Member of the House of Representatives of the Netherlands
- In office 30 November 2006 – 19 September 2012

Personal details
- Born: Petronella Johanna Maria Godefrida van den Heuvel 24 September 1959 (age 66) Helmond, Netherlands
- Party: Christian Democratic Appeal (Christen-Democratisch Appèl - CDA)
- Spouse: Married
- Education: Fontys University of Applied Sciences (B.A., Business economics)
- Occupation: Politician, banking manager
- Website: (in Dutch) Christian Democratic Appeal website

= Elly Blanksma-van den Heuvel =

Dutch politician (born 1959)

Petronella Johanna Maria Godefrida Blanksma-van den Heuvel (born 24 September 1959, Helmond), known as Elly Blanksma-van den Heuvel, is a Dutch politician and former banking manager. As a member of the Christian Democratic Appeal (Christen-Democratisch Appèl) she was an MP from 30 November 2006 to 19 September 2012, focusing on finance, economics, innovation and agriculture. Since 1 November 2012 she has been mayor of Helmond.

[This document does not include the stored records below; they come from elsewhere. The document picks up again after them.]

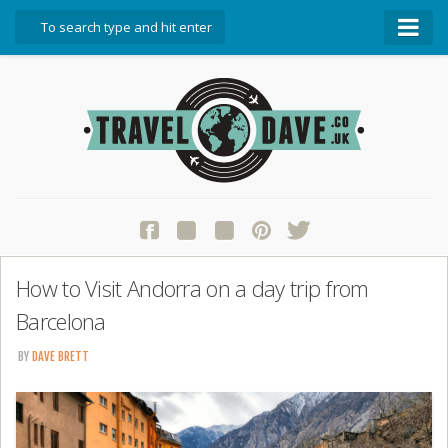
About Travel Dave
Start Here
Blog
Travel Resources
Contact Travel Dave
How to Visit Andorra on a day trip from
Barcelona
BY
DAVE BRETT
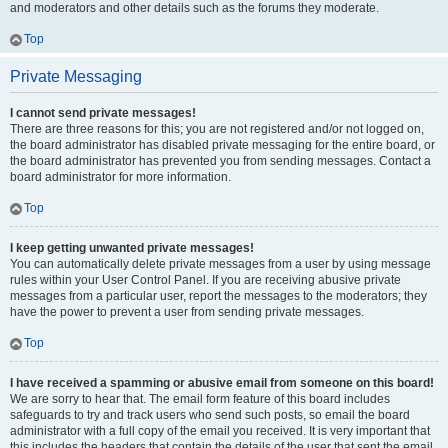
and moderators and other details such as the forums they moderate.
Top
Private Messaging
I cannot send private messages!
There are three reasons for this; you are not registered and/or not logged on,
the board administrator has disabled private messaging for the entire board, or
the board administrator has prevented you from sending messages. Contact a
board administrator for more information.
Top
I keep getting unwanted private messages!
You can automatically delete private messages from a user by using message
rules within your User Control Panel. If you are receiving abusive private
messages from a particular user, report the messages to the moderators; they
have the power to prevent a user from sending private messages.
Top
I have received a spamming or abusive email from someone on this board!
We are sorry to hear that. The email form feature of this board includes
safeguards to try and track users who send such posts, so email the board
administrator with a full copy of the email you received. It is very important that
this includes the headers that contain the details of the user that sent the email.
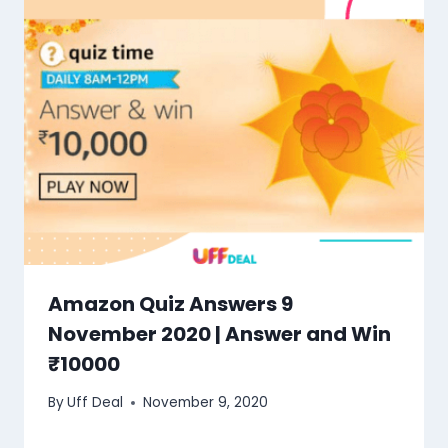
Amazon Quiz Answers 9
November 2020 | Answer and Win
₹10000
By
Uff Deal
November 9, 2020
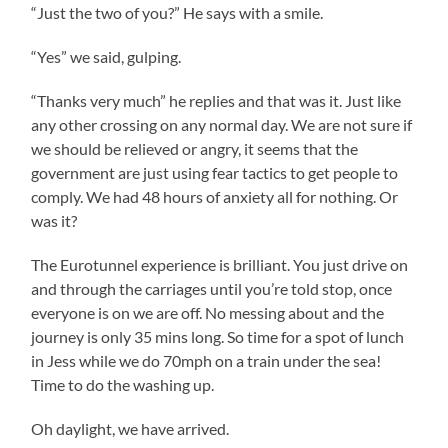
“Just the two of you?” He says with a smile.
“Yes” we said, gulping.
“Thanks very much” he replies and that was it. Just like
any other crossing on any normal day. We are not sure if
we should be relieved or angry, it seems that the
government are just using fear tactics to get people to
comply. We had 48 hours of anxiety all for nothing. Or
was it?
The Eurotunnel experience is brilliant. You just drive on
and through the carriages until you’re told stop, once
everyone is on we are off. No messing about and the
journey is only 35 mins long. So time for a spot of lunch
in Jess while we do 70mph on a train under the sea!
Time to do the washing up.
Oh daylight, we have arrived.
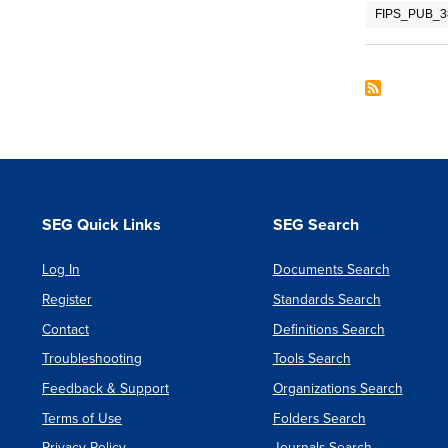
FIPS_PUB_38
SEG Quick Links
SEG Search
Log In
Documents Search
Register
Standards Search
Contact
Definitions Search
Troubleshooting
Tools Search
Feedback & Support
Organizations Search
Terms of Use
Folders Search
Privacy Policy
Journals Search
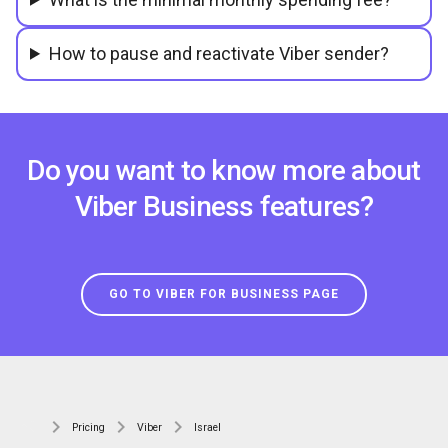
How to pause and reactivate Viber sender?
Do you want to know more about
Viber Business features?
GO TO VIBER FOR BUSINESS PAGE
Pricing
Viber
Israel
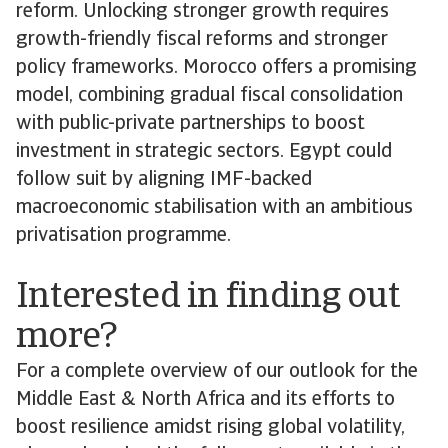
reform. Unlocking stronger growth requires
growth-friendly fiscal reforms and stronger
policy frameworks. Morocco offers a promising
model, combining gradual fiscal consolidation
with public-private partnerships to boost
investment in strategic sectors. Egypt could
follow suit by aligning IMF-backed
macroeconomic stabilisation with an ambitious
privatisation programme.
Interested in finding out
more?
For a complete overview of our outlook for the
Middle East & North Africa and its efforts to
boost resilience amidst rising global volatility,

Blanksma-van den Heuvel was born in the province of North Brabant and studied business economics at Fontys University of Applied Sciences. She worked in several management positions at the Rabobank.

From 1987 to 1995 she was a member of the States-Provincial of North Brabant. She was also a member of the national as well of the North Brabant party executive. From November 2006 to September 2012 she served as an MP in the Dutch House of Representatives. She was spokeswoman in the area of finance on behalf of the CDA parliamentary group.

== Decorations ==
- In 2012, she was named Knight of the Order of Orange-Nassau.